The co-hosts demonstrated evaluating a power with a fractional base: (1/3)^4. Canelo said, "that just means we're going to take 1/3 times itself 4 times," and the hosts showed the result as 1/81 by multiplying denominators across.

The program also worked a grouping/absolute-value example on air that combined absolute value, an exponent, subtraction, and division. Hosts walked listeners through computing the numerator and denominator separately and reducing the fraction; the on-air result stated by the hosts after simplification was -1/2.

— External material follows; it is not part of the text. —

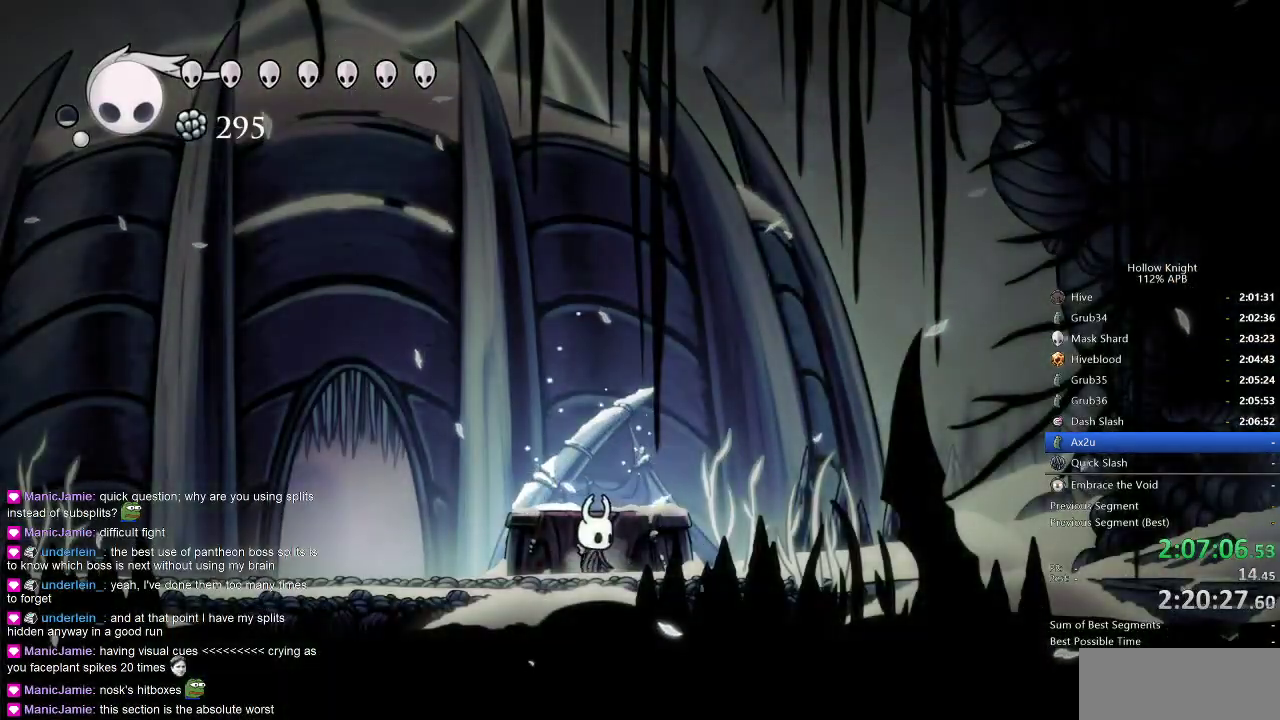
{"keys": [], "events": [[233, "inv", "down"], [317, "inv", "up"]]}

Why this matters: mastering order-of-operations and exponent rules helps students avoid common mistakes (for example, performing operations strictly left to right without regard to grouping). The hosts stressed checking sign rules and using parentheses carefully in multi-step problems.

Supporting details: teachers and callers were encouraged to "plug in" values when an expression uses variables and to show substitution steps to avoid errors. The hosts suggested writing GEMDAS or G.E.M.D.A.S. on the board and checking steps sequentially.

Ending note: the segment concluded with practice prompts and an invitation to call in for help with similar evaluate/simplify problems during future episodes.